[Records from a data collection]
____________

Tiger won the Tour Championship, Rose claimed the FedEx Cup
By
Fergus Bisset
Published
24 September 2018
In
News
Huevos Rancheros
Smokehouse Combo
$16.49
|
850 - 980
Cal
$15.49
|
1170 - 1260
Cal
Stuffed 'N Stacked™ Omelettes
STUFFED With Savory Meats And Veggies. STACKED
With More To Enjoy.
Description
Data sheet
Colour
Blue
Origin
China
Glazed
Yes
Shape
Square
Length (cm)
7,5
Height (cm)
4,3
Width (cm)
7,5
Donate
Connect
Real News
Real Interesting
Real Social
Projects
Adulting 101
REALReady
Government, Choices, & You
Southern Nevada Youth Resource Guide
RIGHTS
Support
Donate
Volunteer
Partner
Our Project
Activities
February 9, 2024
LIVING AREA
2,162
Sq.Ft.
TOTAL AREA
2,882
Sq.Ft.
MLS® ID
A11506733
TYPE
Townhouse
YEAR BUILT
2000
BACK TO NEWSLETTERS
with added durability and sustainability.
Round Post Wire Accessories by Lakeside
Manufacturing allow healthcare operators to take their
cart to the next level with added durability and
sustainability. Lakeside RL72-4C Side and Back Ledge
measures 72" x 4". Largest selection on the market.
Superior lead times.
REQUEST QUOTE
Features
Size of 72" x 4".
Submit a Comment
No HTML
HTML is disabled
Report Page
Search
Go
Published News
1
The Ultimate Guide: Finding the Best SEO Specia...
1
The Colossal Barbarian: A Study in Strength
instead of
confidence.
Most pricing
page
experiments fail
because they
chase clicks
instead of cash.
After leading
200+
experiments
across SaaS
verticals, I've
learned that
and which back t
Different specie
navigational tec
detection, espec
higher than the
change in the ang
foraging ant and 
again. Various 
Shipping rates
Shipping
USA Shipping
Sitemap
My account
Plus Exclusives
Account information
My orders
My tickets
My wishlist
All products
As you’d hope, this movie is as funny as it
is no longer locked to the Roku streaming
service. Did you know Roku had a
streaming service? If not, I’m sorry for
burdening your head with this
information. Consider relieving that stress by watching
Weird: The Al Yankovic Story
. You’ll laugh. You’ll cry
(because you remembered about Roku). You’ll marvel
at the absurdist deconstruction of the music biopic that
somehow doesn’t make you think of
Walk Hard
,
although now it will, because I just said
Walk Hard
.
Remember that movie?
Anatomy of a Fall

____________

JOB — Line by line, reproduce the data exactly as given.

SOLUTION FOR THIS TASK —
Tiger won the Tour Championship, Rose claimed the FedEx Cup
By
Fergus Bisset
Published
24 September 2018
In
News
Huevos Rancheros
Smokehouse Combo
$16.49
|
850 - 980
Cal
$15.49
|
1170 - 1260
Cal
Stuffed 'N Stacked™ Omelettes
STUFFED With Savory Meats And Veggies. STACKED
With More To Enjoy.
Description
Data sheet
Colour
Blue
Origin
China
Glazed
Yes
Shape
Square
Length (cm)
7,5
Height (cm)
4,3
Width (cm)
7,5
Donate
Connect
Real News
Real Interesting
Real Social
Projects
Adulting 101
REALReady
Government, Choices, & You
Southern Nevada Youth Resource Guide
RIGHTS
Support
Donate
Volunteer
Partner
Our Project
Activities
February 9, 2024
LIVING AREA
2,162
Sq.Ft.
TOTAL AREA
2,882
Sq.Ft.
MLS® ID
A11506733
TYPE
Townhouse
YEAR BUILT
2000
BACK TO NEWSLETTERS
with added durability and sustainability.
Round Post Wire Accessories by Lakeside
Manufacturing allow healthcare operators to take their
cart to the next level with added durability and
sustainability. Lakeside RL72-4C Side and Back Ledge
measures 72" x 4". Largest selection on the market.
Superior lead times.
REQUEST QUOTE
Features
Size of 72" x 4".
Submit a Comment
No HTML
HTML is disabled
Report Page
Search
Go
Published News
1
The Ultimate Guide: Finding the Best SEO Specia...
1
The Colossal Barbarian: A Study in Strength
instead of
confidence.
Most pricing
page
experiments fail
because they
chase clicks
instead of cash.
After leading
200+
experiments
across SaaS
verticals, I've
learned that
and which back t
Different specie
navigational tec
detection, espec
higher than the
change in the ang
foraging ant and 
again. Various 
Shipping rates
Shipping
USA Shipping
Sitemap
My account
Plus Exclusives
Account information
My orders
My tickets
My wishlist
All products
As you’d hope, this movie is as funny as it
is no longer locked to the Roku streaming
service. Did you know Roku had a
streaming service? If not, I’m sorry for
burdening your head with this
information. Consider relieving that stress by watching
Weird: The Al Yankovic Story
. You’ll laugh. You’ll cry
(because you remembered about Roku). You’ll marvel
at the absurdist deconstruction of the music biopic that
somehow doesn’t make you think of
Walk Hard
,
although now it will, because I just said
Walk Hard
.
Remember that movie?
Anatomy of a Fall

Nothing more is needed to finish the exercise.